# Document segment
Re: Modifying all specific links on a page

Posted: Tue Mar 18, 2008 1:20 am
by Walid
THanks.

I'm looking into it now.

Re: Modifying all specific links on a page

Posted: Tue Mar 18, 2008 1:25 am
by Walid
Does your solution expect each link to be contained on its own line? Or have i misunderstood.

Also, with regards to the sections that say "Needs to be rewritten to work on a real world example", can we imagine that we're google.com.

Thanks

Re: Modifying all specific links on a page

Posted: Tue Mar 18, 2008 6:55 am
by scriptah
My code makes an assumption that there's one link only per line.
Your best shot is to read the whole line from the source code, extract all the links on that line ( preg_match_all ...).
The logic is there, and it's pretty basic, try writing some code, and if you get stuck post and we'll try to help.

Re: Modifying all specific links on a page

Posted: Tue Mar 18, 2008 7:44 am
by Walid
In the end, I borrowed the regexp from somewhere else (lost the link) and came up with this:

Code: Select all

 
function FixLinks($matches)
{
    list($EntireLink, $Href, $LinkText) = $matches;
    //magic goes here
}
 
$pattern = '/<a\s+.*?href=[\"\']?([^\"\' >]*)[\"\']?[^>]*>(.*?)<\/a>/i';
$buffer = preg_replace_callback($pattern, "FixLinks", $buffer);
 
Things have worked quite well. Thanks.

Any comments on the above?

Re: Modifying all specific links on a page

Posted: Tue Mar 18, 2008 11:53 am
by scriptah
Looking good :wink:

# Information given
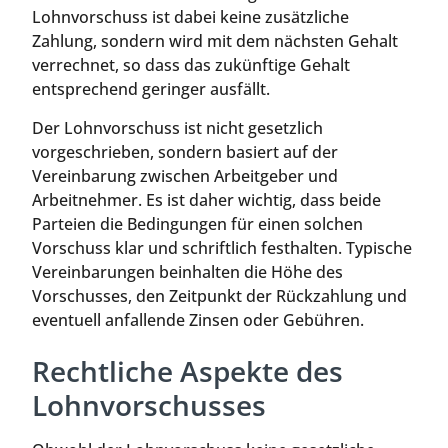
Lohnvorschuss ist dabei keine zusätzliche
Zahlung, sondern wird mit dem nächsten Gehalt
verrechnet, so dass das zukünftige Gehalt
entsprechend geringer ausfällt.
Der Lohnvorschuss ist nicht gesetzlich
vorgeschrieben, sondern basiert auf der
Vereinbarung zwischen Arbeitgeber und
Arbeitnehmer. Es ist daher wichtig, dass beide
Parteien die Bedingungen für einen solchen
Vorschuss klar und schriftlich festhalten. Typische
Vereinbarungen beinhalten die Höhe des
Vorschusses, den Zeitpunkt der Rückzahlung und
eventuell anfallende Zinsen oder Gebühren.
Rechtliche Aspekte des
Lohnvorschusses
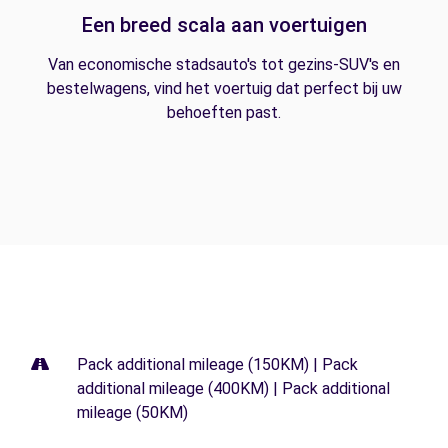
Een breed scala aan voertuigen
Van economische stadsauto's tot gezins-SUV's en
bestelwagens, vind het voertuig dat perfect bij uw
behoeften past.
Pack additional mileage (150KM) | Pack
additional mileage (400KM) | Pack additional
mileage (50KM)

# Exercise tasks
A. Answer these questions about the forum thread on modifying links:
(i) What assumption does scriptah's code make about links?
(ii) Which function applies FixLinks to the buffer?
(iii) Which website did Walid suggest imagining as the real-world example?
B. Copy the rows starting with their first line and going on through the line containing "Vorschuss klar und", both ends included, and omit the pictures.
The rows are unrelated to the forum thread.

# Response list
A.
(i) That there is only one link per line.
(ii) preg_replace_callback.
(iii) google.com.

B.
Lohnvorschuss ist dabei keine zusätzliche
Zahlung, sondern wird mit dem nächsten Gehalt
verrechnet, so dass das zukünftige Gehalt
entsprechend geringer ausfällt.
Der Lohnvorschuss ist nicht gesetzlich
vorgeschrieben, sondern basiert auf der
Vereinbarung zwischen Arbeitgeber und
Arbeitnehmer. Es ist daher wichtig, dass beide
Parteien die Bedingungen für einen solchen
Vorschuss klar und schriftlich festhalten. Typische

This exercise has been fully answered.